• [Collected data]
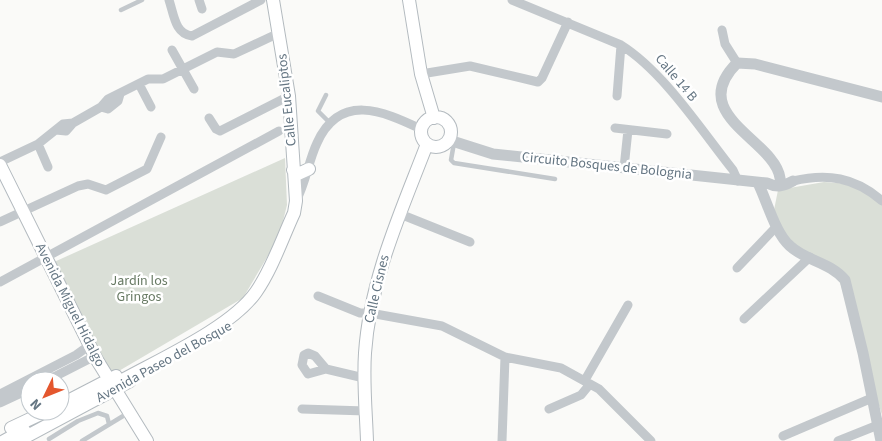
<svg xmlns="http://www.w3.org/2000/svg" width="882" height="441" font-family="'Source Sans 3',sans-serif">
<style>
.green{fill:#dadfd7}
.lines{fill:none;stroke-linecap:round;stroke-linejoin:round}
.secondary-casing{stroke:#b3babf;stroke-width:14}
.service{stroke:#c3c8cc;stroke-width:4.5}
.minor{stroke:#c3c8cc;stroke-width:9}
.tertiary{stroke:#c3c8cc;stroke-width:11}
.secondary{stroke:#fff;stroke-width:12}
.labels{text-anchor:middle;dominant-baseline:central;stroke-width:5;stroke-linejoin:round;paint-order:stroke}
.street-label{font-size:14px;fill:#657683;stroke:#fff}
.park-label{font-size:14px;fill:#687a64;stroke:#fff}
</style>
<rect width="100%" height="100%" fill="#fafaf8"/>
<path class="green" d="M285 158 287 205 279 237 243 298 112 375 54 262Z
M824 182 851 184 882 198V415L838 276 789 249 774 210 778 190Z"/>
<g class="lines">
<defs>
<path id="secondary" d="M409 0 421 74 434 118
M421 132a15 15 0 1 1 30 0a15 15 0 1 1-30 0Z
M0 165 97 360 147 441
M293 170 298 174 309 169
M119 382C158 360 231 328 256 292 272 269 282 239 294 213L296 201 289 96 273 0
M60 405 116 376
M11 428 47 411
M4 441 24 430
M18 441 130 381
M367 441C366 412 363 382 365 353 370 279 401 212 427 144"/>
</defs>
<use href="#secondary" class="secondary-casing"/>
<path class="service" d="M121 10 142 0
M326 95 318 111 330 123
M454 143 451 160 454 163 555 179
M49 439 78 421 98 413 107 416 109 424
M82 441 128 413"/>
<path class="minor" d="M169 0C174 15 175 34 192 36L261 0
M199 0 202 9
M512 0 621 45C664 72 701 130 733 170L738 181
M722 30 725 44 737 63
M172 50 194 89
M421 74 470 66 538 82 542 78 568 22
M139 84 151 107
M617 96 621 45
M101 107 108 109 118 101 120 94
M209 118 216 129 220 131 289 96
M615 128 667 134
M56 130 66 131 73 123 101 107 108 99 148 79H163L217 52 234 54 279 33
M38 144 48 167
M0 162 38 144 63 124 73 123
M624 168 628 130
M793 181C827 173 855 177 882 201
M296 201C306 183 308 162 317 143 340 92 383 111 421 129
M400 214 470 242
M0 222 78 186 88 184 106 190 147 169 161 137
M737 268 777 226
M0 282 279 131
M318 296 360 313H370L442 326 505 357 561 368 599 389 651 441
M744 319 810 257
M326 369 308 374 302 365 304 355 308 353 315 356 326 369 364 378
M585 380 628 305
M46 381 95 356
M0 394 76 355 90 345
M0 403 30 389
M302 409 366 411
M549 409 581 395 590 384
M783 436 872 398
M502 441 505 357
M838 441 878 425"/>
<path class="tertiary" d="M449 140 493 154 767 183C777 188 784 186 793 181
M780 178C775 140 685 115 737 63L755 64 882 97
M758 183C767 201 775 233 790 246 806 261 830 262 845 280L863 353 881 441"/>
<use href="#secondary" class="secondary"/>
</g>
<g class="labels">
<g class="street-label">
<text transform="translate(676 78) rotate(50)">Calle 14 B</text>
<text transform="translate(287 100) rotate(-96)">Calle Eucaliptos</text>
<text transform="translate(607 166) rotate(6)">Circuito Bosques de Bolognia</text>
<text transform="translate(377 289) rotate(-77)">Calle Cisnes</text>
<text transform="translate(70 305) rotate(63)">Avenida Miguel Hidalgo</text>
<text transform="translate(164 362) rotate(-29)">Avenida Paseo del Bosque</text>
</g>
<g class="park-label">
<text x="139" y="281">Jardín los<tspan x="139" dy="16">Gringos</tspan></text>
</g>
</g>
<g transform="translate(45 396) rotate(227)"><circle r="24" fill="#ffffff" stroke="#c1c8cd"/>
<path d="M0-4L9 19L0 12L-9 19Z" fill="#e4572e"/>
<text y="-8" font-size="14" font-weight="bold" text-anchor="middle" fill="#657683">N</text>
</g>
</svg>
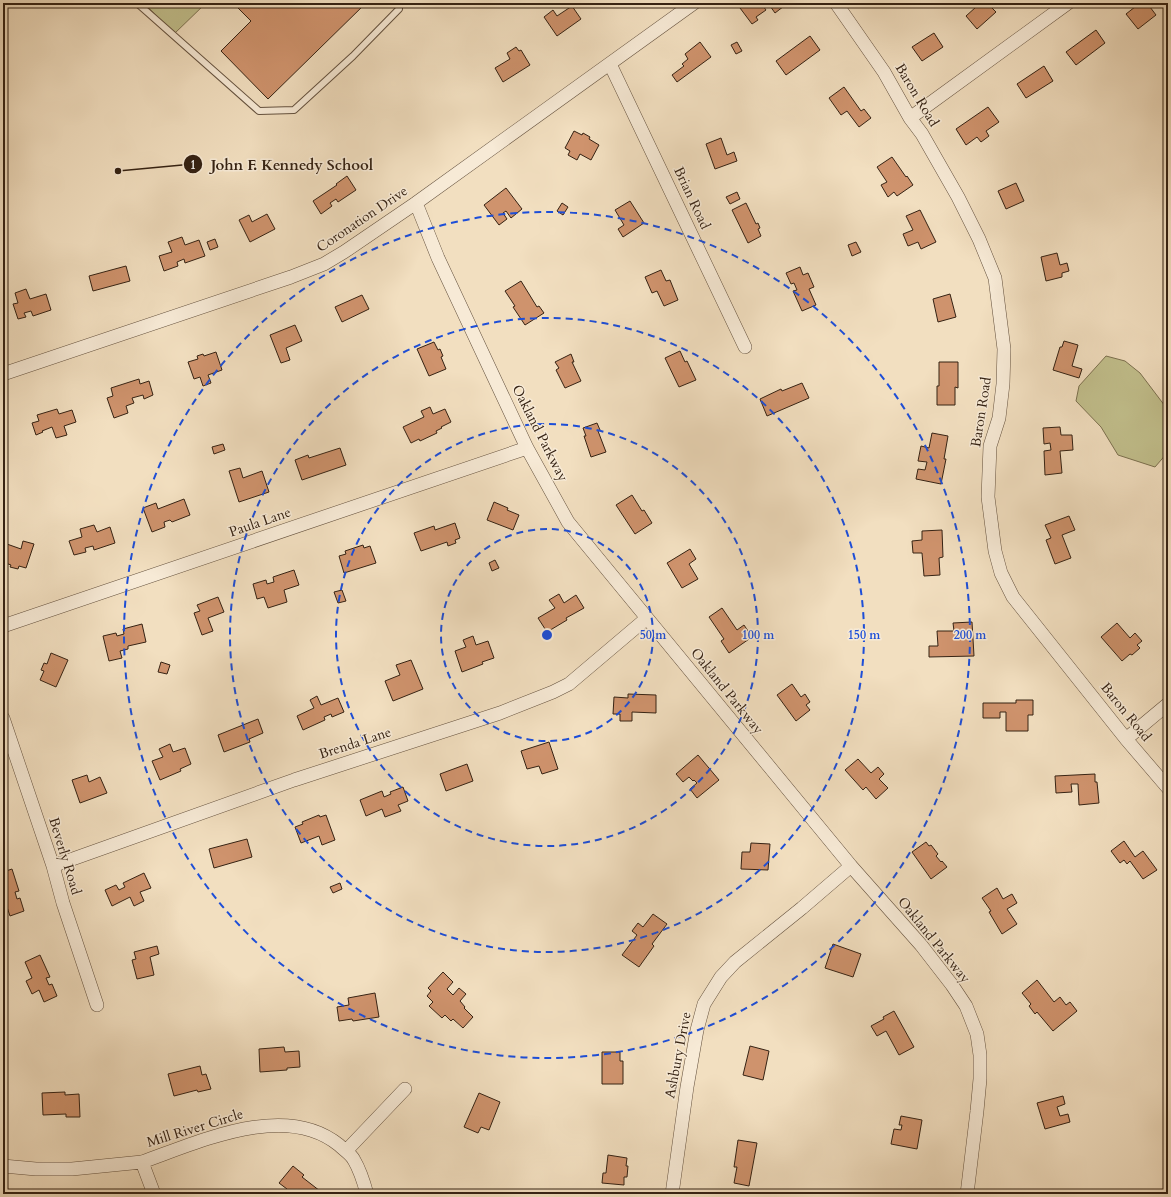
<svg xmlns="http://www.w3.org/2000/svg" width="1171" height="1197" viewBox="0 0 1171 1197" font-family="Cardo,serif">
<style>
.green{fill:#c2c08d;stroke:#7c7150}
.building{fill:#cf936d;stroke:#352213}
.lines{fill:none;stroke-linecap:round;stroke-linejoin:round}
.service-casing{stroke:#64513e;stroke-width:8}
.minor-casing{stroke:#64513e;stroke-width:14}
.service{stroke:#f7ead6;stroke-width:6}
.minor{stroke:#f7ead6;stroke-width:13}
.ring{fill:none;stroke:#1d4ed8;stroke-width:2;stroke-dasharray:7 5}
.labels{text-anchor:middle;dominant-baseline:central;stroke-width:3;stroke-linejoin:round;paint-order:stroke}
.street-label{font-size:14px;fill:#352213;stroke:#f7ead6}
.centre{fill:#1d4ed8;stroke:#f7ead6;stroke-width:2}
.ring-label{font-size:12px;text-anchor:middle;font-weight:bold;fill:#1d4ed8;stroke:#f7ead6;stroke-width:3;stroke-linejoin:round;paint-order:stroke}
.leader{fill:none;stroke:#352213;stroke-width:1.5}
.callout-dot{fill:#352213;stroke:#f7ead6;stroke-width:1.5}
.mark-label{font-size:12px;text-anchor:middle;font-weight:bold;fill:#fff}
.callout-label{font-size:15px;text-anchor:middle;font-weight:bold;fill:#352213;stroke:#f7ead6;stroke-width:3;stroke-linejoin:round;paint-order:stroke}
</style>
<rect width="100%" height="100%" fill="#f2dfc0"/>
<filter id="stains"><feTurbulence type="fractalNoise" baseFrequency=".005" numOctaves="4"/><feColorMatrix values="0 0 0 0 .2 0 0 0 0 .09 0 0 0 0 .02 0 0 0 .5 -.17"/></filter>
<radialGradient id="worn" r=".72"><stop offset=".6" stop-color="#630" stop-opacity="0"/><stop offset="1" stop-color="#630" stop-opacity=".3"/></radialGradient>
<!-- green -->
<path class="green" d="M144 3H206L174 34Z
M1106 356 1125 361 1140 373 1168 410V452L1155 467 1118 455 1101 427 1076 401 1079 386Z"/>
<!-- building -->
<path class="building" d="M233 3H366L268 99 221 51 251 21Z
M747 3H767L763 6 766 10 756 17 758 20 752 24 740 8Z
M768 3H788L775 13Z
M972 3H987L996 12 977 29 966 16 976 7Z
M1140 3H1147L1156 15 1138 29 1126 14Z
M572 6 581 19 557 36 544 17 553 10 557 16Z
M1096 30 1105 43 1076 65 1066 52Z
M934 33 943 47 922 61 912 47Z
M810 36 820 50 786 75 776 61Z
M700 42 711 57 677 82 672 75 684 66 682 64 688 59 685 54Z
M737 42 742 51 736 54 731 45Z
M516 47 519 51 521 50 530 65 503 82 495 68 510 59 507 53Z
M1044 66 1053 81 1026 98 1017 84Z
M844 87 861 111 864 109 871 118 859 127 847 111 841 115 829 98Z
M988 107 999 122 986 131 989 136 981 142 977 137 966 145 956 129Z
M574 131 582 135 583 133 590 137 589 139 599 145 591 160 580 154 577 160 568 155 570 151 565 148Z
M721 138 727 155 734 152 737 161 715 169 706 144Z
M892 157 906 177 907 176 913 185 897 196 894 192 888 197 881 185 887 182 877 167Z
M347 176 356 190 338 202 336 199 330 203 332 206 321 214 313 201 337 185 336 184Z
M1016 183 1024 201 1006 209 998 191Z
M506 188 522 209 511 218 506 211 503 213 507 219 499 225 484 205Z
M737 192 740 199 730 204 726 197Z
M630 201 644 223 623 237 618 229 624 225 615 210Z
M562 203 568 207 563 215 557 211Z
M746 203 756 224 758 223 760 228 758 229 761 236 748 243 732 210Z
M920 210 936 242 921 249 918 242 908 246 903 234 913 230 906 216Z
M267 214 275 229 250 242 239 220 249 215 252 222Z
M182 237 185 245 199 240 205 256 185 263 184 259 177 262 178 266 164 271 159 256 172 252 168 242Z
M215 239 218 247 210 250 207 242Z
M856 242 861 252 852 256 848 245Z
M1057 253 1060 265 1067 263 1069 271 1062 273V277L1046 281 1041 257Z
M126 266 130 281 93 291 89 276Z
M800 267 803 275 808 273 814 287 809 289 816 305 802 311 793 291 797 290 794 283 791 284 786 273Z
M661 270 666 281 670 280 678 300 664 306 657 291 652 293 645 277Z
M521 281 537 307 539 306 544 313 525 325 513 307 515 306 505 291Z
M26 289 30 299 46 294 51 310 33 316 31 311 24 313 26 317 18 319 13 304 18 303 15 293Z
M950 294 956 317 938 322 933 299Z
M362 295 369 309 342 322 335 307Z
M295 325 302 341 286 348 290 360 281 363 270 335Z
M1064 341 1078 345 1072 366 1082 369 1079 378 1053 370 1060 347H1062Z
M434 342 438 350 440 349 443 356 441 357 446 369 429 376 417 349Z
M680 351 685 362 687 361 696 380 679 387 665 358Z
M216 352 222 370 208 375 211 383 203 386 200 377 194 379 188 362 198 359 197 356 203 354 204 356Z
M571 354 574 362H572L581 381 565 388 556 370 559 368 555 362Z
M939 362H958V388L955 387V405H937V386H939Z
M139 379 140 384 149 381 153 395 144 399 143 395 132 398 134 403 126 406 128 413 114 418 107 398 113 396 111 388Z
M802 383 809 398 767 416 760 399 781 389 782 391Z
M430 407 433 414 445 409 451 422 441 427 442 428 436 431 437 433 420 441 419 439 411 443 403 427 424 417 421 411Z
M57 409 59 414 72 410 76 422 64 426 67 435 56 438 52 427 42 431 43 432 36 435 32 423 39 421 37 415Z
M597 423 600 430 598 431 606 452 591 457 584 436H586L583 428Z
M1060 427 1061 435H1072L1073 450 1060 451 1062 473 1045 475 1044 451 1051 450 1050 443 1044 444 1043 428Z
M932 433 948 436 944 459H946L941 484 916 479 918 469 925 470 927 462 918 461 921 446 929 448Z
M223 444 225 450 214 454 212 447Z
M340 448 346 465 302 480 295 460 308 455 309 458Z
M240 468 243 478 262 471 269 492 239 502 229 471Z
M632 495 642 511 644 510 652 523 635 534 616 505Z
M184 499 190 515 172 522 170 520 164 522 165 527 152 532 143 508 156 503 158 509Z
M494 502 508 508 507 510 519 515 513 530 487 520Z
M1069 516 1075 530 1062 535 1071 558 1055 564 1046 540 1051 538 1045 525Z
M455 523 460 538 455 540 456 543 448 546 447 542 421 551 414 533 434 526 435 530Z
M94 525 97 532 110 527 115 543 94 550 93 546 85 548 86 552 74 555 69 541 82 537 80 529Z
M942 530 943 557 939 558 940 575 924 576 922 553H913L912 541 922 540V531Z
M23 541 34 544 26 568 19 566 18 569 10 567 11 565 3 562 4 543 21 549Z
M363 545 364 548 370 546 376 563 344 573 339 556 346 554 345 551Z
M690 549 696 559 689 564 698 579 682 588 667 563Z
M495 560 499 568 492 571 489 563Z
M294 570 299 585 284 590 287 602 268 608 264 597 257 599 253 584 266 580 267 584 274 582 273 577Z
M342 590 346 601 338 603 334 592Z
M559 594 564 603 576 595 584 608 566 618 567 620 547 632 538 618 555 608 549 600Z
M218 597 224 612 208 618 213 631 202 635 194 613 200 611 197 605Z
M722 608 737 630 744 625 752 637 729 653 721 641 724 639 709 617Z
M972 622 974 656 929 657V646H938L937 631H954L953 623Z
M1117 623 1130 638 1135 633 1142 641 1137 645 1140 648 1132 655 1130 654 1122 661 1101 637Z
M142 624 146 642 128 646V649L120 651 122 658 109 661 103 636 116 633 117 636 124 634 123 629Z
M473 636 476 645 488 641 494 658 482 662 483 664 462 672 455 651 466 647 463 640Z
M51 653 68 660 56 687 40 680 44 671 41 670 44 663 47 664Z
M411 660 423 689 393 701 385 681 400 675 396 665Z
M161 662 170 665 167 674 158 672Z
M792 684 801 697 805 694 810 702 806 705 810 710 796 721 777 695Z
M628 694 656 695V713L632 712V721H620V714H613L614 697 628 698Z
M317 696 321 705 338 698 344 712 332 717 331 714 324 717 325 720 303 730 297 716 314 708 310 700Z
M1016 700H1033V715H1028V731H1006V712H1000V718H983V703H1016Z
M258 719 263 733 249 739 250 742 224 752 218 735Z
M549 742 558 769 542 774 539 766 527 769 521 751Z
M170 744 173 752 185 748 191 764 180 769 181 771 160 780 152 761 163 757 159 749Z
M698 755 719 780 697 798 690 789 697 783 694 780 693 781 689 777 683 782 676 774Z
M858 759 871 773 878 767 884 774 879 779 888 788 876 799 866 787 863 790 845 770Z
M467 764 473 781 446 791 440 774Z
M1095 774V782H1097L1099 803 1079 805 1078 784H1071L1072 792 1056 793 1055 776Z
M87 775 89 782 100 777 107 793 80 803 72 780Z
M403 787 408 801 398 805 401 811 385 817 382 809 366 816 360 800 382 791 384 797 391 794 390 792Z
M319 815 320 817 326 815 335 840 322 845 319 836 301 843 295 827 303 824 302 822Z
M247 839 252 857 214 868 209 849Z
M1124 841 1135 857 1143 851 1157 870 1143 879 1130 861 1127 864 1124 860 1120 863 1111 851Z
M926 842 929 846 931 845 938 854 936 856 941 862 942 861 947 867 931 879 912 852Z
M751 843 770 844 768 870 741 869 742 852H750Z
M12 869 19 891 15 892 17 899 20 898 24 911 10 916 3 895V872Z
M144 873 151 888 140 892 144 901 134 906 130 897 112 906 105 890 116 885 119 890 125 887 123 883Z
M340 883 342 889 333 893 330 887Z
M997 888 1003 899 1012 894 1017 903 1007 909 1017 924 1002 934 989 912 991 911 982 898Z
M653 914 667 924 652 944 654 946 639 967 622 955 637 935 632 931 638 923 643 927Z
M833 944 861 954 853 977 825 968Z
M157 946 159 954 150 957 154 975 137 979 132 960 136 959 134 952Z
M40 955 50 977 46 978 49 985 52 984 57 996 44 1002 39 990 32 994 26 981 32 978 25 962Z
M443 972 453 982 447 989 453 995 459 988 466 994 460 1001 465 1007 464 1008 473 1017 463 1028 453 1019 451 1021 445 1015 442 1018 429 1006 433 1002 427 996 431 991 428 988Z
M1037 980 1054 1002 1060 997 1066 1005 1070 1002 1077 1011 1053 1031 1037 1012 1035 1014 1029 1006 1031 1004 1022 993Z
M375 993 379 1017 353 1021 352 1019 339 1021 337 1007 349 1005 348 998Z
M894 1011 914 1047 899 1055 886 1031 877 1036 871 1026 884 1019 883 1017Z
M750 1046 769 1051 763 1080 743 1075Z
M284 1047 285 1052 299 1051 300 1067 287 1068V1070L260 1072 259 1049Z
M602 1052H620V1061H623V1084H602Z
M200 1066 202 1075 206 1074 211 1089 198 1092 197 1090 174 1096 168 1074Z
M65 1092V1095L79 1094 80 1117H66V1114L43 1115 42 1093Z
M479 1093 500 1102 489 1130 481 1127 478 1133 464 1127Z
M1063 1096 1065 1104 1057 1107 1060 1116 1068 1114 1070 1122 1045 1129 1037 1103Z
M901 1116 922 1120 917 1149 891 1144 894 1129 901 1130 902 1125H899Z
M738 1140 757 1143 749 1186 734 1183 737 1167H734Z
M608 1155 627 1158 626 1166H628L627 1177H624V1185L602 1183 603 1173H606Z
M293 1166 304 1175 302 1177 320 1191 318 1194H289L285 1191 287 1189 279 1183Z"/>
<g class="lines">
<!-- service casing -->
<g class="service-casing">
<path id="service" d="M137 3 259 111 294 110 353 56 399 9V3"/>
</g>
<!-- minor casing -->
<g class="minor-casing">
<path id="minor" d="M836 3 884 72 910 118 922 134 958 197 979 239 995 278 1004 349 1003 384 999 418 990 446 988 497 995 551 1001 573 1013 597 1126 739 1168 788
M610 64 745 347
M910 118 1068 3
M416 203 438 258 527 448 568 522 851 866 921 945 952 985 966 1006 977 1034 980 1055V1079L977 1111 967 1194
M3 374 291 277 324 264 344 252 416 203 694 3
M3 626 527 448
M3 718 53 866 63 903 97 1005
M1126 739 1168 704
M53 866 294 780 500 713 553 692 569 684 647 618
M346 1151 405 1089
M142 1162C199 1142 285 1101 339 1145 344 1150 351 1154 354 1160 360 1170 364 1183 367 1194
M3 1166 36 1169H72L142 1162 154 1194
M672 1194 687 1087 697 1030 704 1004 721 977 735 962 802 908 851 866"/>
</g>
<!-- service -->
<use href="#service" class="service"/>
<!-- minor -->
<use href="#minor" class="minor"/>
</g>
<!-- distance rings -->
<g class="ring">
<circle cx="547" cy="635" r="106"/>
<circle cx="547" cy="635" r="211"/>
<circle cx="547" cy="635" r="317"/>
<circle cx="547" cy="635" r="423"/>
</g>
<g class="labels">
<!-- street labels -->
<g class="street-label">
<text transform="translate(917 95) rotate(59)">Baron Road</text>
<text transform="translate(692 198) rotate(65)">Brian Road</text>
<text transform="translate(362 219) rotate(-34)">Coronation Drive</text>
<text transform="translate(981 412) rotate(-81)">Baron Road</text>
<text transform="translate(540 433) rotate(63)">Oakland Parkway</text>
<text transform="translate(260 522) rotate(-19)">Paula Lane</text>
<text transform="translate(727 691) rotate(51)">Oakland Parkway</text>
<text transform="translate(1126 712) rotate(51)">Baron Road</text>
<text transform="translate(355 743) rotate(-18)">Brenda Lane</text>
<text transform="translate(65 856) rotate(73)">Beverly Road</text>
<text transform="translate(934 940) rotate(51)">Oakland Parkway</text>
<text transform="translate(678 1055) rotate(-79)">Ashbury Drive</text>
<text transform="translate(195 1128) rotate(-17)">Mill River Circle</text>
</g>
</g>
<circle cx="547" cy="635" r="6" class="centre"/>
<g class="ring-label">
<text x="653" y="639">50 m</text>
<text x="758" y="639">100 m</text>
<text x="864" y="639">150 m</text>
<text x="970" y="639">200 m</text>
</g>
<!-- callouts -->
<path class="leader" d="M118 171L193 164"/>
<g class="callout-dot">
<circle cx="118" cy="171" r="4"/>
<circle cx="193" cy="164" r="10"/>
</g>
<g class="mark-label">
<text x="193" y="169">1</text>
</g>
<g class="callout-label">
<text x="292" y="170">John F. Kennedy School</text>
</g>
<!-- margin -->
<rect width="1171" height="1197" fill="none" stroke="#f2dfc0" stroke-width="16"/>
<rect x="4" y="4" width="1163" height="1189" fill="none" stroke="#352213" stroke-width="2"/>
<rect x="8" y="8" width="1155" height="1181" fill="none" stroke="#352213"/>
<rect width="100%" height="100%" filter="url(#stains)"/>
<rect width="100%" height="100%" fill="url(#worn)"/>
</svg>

• [TASK PROMPT] Reply with the number of lines in the preceding entries that contain "worn", and no other words.

• [RESULT OF THIS TASK] 2